> _TASKS TO CARRY OUT_:
**A.** Answer these questions from the text on fflush(NULL) and stdin:
(i) On Linux, what does the program print as its third line when run with ./a.out < test?
(ii) According to the glibc manual, what does fflush do when stream is a null pointer?
(iii) In the code snippet, which call does the parent process make before its second fgets?
**B.** Reproduce word for word the part of the text on fflush(NULL) and stdin starting with "orungetwc()" and going on through "is defined above.".

> _TEXT SEGMENT_:
>>>
TL;DR: Is it posixly incorrect for fflush(NULL)
not to flush stdin
?
Consider the following code snippet,
#include <stdio.h>
#include <stdlib.h>
#include <unistd.h>
int main(void) {
char line[128] = {0};
fgets(line, sizeof(line), stdin);
puts(line);
fflush(NULL);
pid_t pid = fork();
if (pid == 0) {
fgets(line, sizeof(line), stdin);
puts(line);
exit(EXIT_SUCCESS);
} else {
waitpid(pid, NULL, 0);
fgets(line, sizeof(line), stdin);
puts(line);
}
return 0;
}
When fed a file with 3 lines using file redirection, it exhibits different behaviour on macOS and Linux,
$ cat test
line 1
line 2
line 3
macOS $ ./a.out < test
line 1
line 2
line 3
Linux $ ./a.out < test
line 1
line 2
line 2
The reason seems to be that glibc fflush(NULL)
does not flush stdin
although fflush(stdin)
is well defined. glibc manual reads,
If
stream
is a null pointer, thenfflush
causes buffered output on all open output streams to be flushed.
while POSIX states,
For a stream open for reading with an underlying file description, if the file is not already at EOF, and the file is one capable of seeking, the file offset of the underlying open file description shall be set to the file position of the stream, and any characters pushed back onto the stream by
ungetc()
orungetwc()
that have not subsequently been read from the stream shall be discarded (without further changing the file offset).If stream is a null pointer,
fflush()
shall perform this flushing action on all streams for which the behavior is defined above.
macOS libc source glibc source musl source
I am suspecting it to be a non-compliance bug in glibc/musl, but considering the enormous install base, I wonder if it is indeed against POSIX?
<<<
> _DATASET EXCERPT_:
>>>
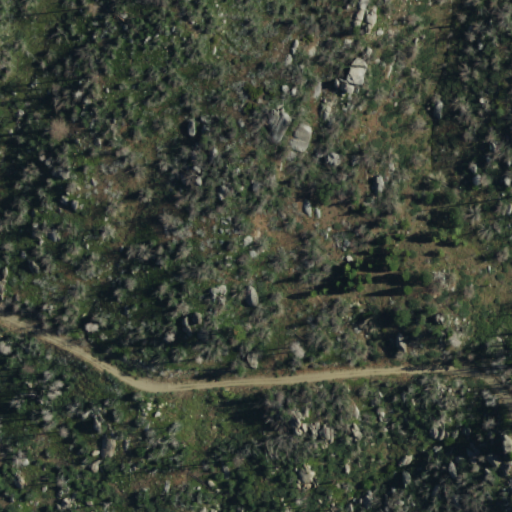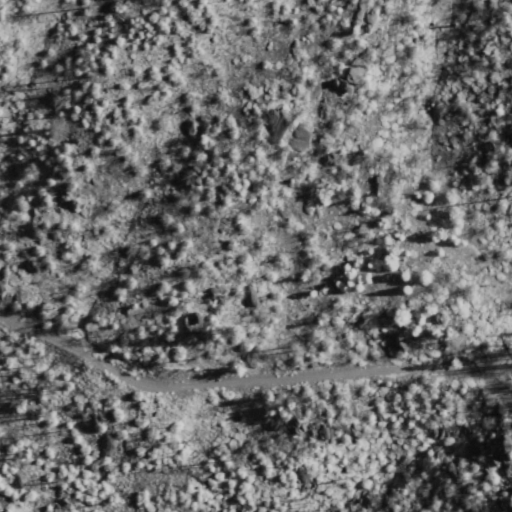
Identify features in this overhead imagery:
road: (254, 380)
<<<
> _TASK RESULTS_:
**A.**
(i) line 2
(ii) It causes buffered output on all open output streams to be flushed.
(iii) waitpid(pid, NULL, 0);

**B.**
orungetwc()
that have not subsequently been read from the stream shall be discarded (without further changing the file offset).If stream is a null pointer,
fflush()
shall perform this flushing action on all streams for which the behavior is defined above.